Comme dans la gestion de fortune traditionnelle, l’allocation d’actifs est le quatrième pilier de tout placement réussi en art et, à cet égard, la répartition idéale – selon moi – serait d’investir 80% d’un portefeuille dans l’art moderne (1910-1950) et 20% dans l’art contemporain. Effectivement, tandis que les artistes appartenant à la première catégorie sont des valeurs sûres (ce que j’appelle les «blue chips»), l’art contemporain présente la spécificité d’autoriser un rendement nettement supérieur, mais au prix de cotes d’artistes souvent très spéculatives et volatiles.

Il est une considération pas encore évoquée mais qui n’en reste pas moins fondamentale à ce sous-jacent: le goût, l’esthétique, bref la passion. Si mon exposé ci-dessus vous a paru rationnel voire froid, il est néanmoins indispensable en art de n’acheter que ce que l’on aime. Il faut donc faire confiance à son œil – ou à celui de son «art advisor» – car la différence fondamentale entre un investissement en art et un placement sur les marchés financiers réside dans cette inclination émotionnelle vis-à-vis de tel artiste ou de telle œuvre dont il ne faut pas se départir et qu’il faut assumer. Les 4 piliers doivent toutefois toujours être présents afin que cet achat ne se transforme pas en folie, ou en déroute.

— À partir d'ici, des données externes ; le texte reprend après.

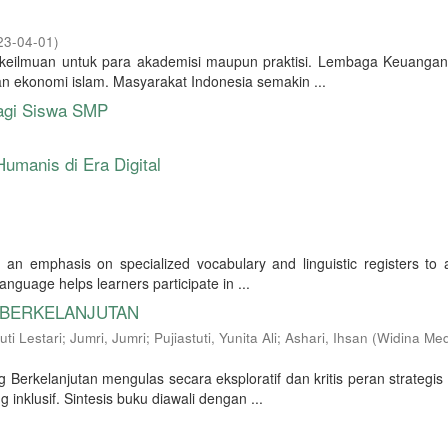
23-04-01
)
keilmuan untuk para akademisi maupun praktisi. Lembaga Keuangan
n ekonomi islam. Masyarakat Indonesia semakin ...
 bagi Siswa SMP
umanis di Era Digital
an emphasis on specialized vocabulary and linguistic registers to 
nguage helps learners participate in ...
 BERKELANJUTAN
ti Lestari
;
Jumri, Jumri
;
Pujiastuti, Yunita Ali
;
Ashari, Ihsan
(
Widina Med
 Berkelanjutan mengulas secara eksploratif dan kritis peran strategis
klusif. Sintesis buku diawali dengan ...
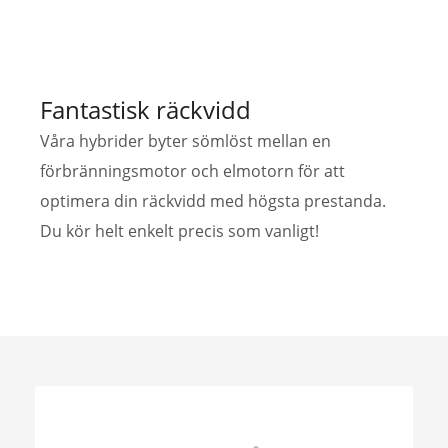
Fantastisk räckvidd
Våra hybrider byter sömlöst mellan en
förbränningsmotor och elmotorn för att
optimera din räckvidd med högsta prestanda.
Du kör helt enkelt precis som vanligt!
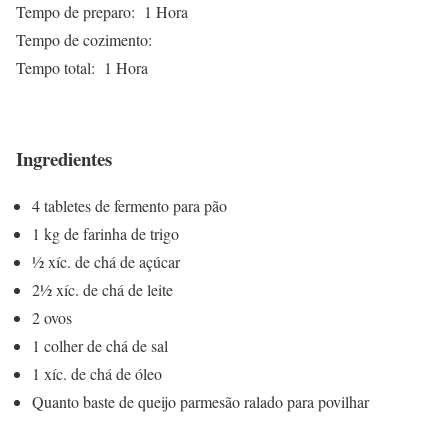
Tempo de preparo:
1 Hora
Tempo de cozimento:
Tempo total:
1 Hora
Ingredientes
4 tabletes de fermento para pão
1 kg de farinha de trigo
½ xíc. de chá de açúcar
2½ xíc. de chá de leite
2 ovos
1 colher de chá de sal
1 xíc. de chá de óleo
Quanto baste de queijo parmesão ralado para povilhar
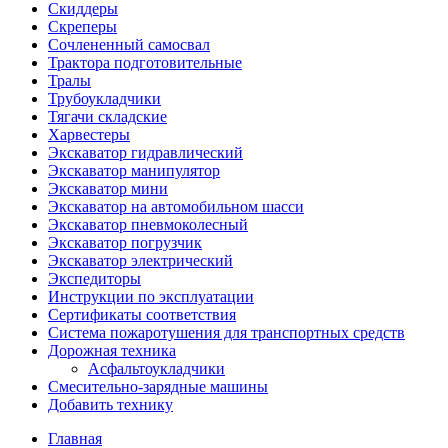
Скиддеры
Скреперы
Сочлененный самосвал
Трактора подготовительные
Тралы
Трубоукладчики
Тягачи складские
Харвестеры
Экскаватор гидравлический
Экскаватор манипулятор
Экскаватор мини
Экскаватор на автомобильном шасси
Экскаватор пневмоколесный
Экскаватор погрузчик
Экскаватор электрический
Экспедиторы
Инструкции по эксплуатации
Сертификаты соответствия
Система пожаротушения для транспортных средств
Дорожная техника
Асфальтоукладчики
Смесительно-зарядные машины
Добавить технику
Главная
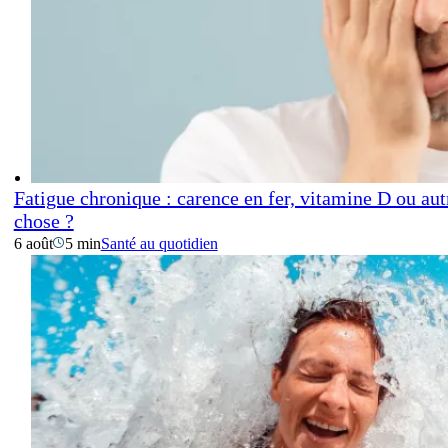
Fatigue chronique : carence en fer, vitamine D ou aut
chose ?
6 août
5 min
Santé au quotidien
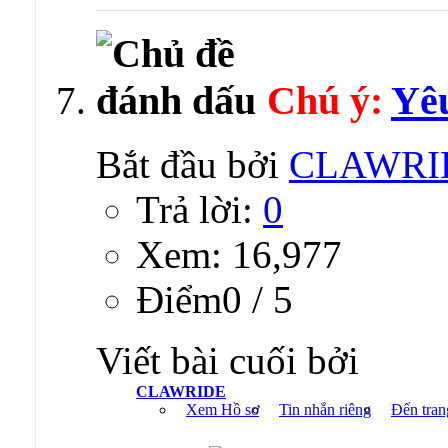
Chú ý:
Yêu
Bắt đầu bởi
CLAWRI
Trả lời:
0
Xem: 16,977
Ðiểm0 / 5
Viết bài cuối bởi
CLAWRIDE
Xem Hồ sơ
Tin nhắn riêng
Đến tran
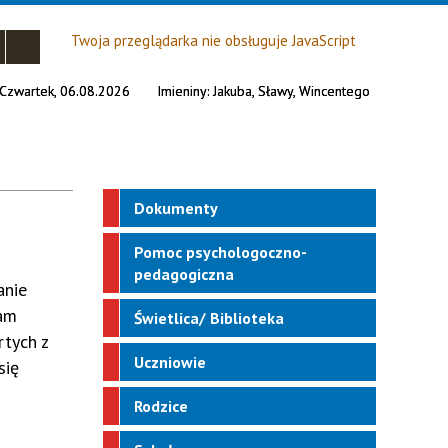
Twoja przeglądarka nie obsługuje JavaScript
Czwartek, 06.08.2026
Imieniny:
Jakuba, Sławy, Wincentego
Dokumenty
Pomoc psychologoczno-
pedagogiczna
anie
ram
Świetlica/ Biblioteka
rtych z
Uczniowie
się
Rodzice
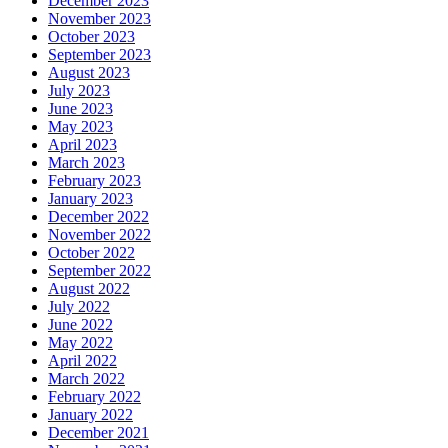
December 2023
November 2023
October 2023
September 2023
August 2023
July 2023
June 2023
May 2023
April 2023
March 2023
February 2023
January 2023
December 2022
November 2022
October 2022
September 2022
August 2022
July 2022
June 2022
May 2022
April 2022
March 2022
February 2022
January 2022
December 2021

Dès lors, il appartiendra à chaque profil d’investisseur de déterminer s’il est préférable d’acquérir les œuvres en direct ou de souscrire à un véhicule de placement collectif. La finalité de ces deux manières d’adhérer à un investissement sur le marché de l’art est effectivement de nature radicalement différente, même si les objectifs en termes de rentabilité sont similaires. Un «pur» investisseur pourrait en effet privilégier un fonds sur l’art, alors que des considérations d’ordre patrimoniale feraient plutôt pencher la balance vers des achats d’œuvres d’art destinées à être accrochées chez soi ou conservées dans un entrepôt sécurisé. En tout état de cause, l’objectif de rentabilité annuelle de tout investissement en art réalisé selon ma technique des 4 piliers est de 4% l’an.

En résumé, l’investissement avisé et sécuritaire en art est, comme on le constate, un métier à part entière. Il doit être personnalisé et adapté à tout interlocuteur, à ses besoins et impératifs de budget, d’horizon de placement, d’appétence au risque, et également de goût.